1001Philosophers

Famous Aristotle Quotes Explained

Aristotle was a Greek philosopher and polymath born in Stagira in 384 BC. Many of Aristotle's most-quoted lines come not from his surviving treatises but from later compilers, especially Diogenes Laërtius. Below are eight, with notes on what they assert and where they come from.

Attributed to Aristotle:

“Man is by nature a political animal.”

What it means

From the Politics, Book I. Aristotle is making a teleological claim: humans are naturally suited to life in a polis (city-state), and full human flourishing requires participation in political community. The Greek phrase zoon politikon covers ethics and civic life as well as government, so the line is broader than the modern term "political" suggests.

“All men by nature desire to know.”

Metaphysics Book I, 980a.21 : Opening paragraph of Metaphysics | Variant: All men by nature desire knowledge. | The first sentence is in the Oxford Dictionary of Scientific Quotations (2005), 21:10

What it means

The opening sentence of the Metaphysics, Book I. For Aristotle, the desire to understand is not learned or contingent but constitutive of human nature, evidenced by ordinary curiosity about the senses. He uses this premise to motivate the whole inquiry into first causes that follows.

“Friendship is a single soul dwelling in two bodies.”

A friend is one soul abiding in two bodies.

What it means

Reported by Diogenes Laërtius in his Lives of Eminent Philosophers as a saying of Aristotle, rather than appearing verbatim in the Nicomachean Ethics. It captures Aristotle's view in Ethics Books VIII–IX that the highest form of friendship exists between virtuous people who recognise themselves in each other and share a common life.

“The roots of education are bitter, but the fruit is sweet.”

Diogenes Laertius, Lives of Eminent Philosophers

What it means

Attributed to Aristotle by Diogenes Laërtius. The aphorism encapsulates a recurring Aristotelian theme: habituation in virtue and learning is difficult and unwelcome at first, but produces capacities that become the source of one's mature pleasures.

“Hope is the dream of a waking man.”

p. 187

What it means

Reported by Diogenes Laërtius. Aristotle treats hope as a forward-looking projection of desire that, like a dream, is not yet bound to reality. The line is descriptive rather than dismissive: hope structures action even when its object remains uncertain.

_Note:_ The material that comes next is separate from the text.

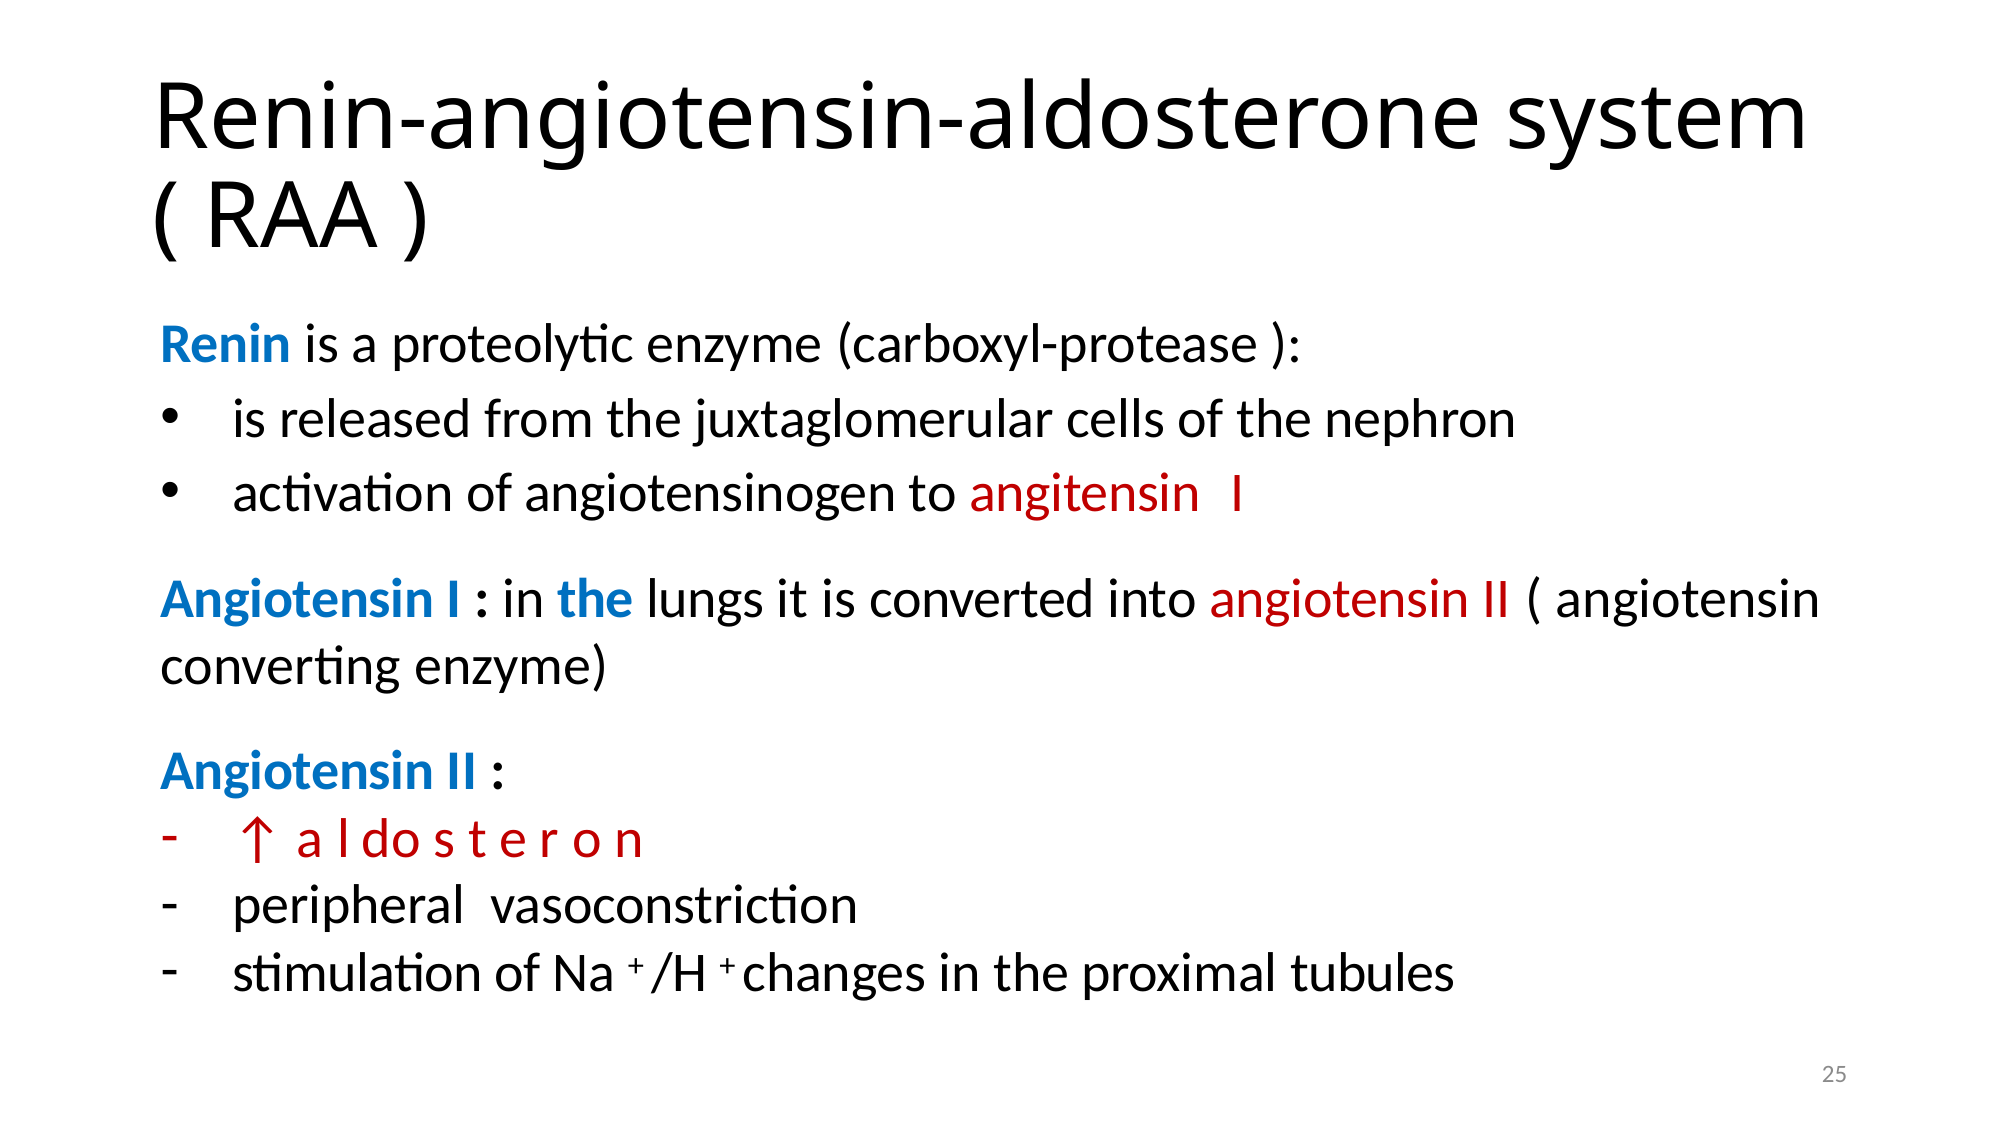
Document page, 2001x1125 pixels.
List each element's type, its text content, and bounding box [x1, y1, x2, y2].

“Anyone can become angry — that is easy. But to be angry with the right person, to the right degree, at the right time, for the right purpose, and in the right way — that is not within everybody's power and is not easy.”

οὕτω δὲ καὶ τὸ μὲν ὀργισθῆναι παντὸς καὶ ῥᾴδιον, καὶ τὸ δοῦναι ἀργύριον καὶ δαπανῆσαι· τὸ δ᾽ ᾧ καὶ ὅσον καὶ ὅτε καὶ οὗ ἕνεκα καὶ ὥς, οὐκέτι παντὸς οὐδὲ ῥᾴδιον

What it means

From the Nicomachean Ethics, Book II. Aristotle is illustrating his doctrine of the mean: virtue is not the absence of emotion but the calibration of emotional response to circumstance. The passage names anger specifically because it shows how multiple dimensions — target, intensity, timing, purpose, manner — must all be right at once.

Attributed to Aristotle:

“Happiness is found to be something perfect and self-sufficient, being the end to which our actions are directed.”

What it means

From the Nicomachean Ethics, Book I. Aristotle is defining eudaimonia, often translated "happiness" but better rendered as "flourishing." It is the activity, not the feeling, that completes a human life, and it is sought for its own sake rather than for the sake of anything further.

Attributed to Aristotle:

“Education is the best provision for old age.”

What it means

Reported by Diogenes Laërtius. The maxim presupposes Aristotle's view that the cultivated mind retains pleasures and capacities the body loses with age; an old person without inner resources is left only with diminishing externals.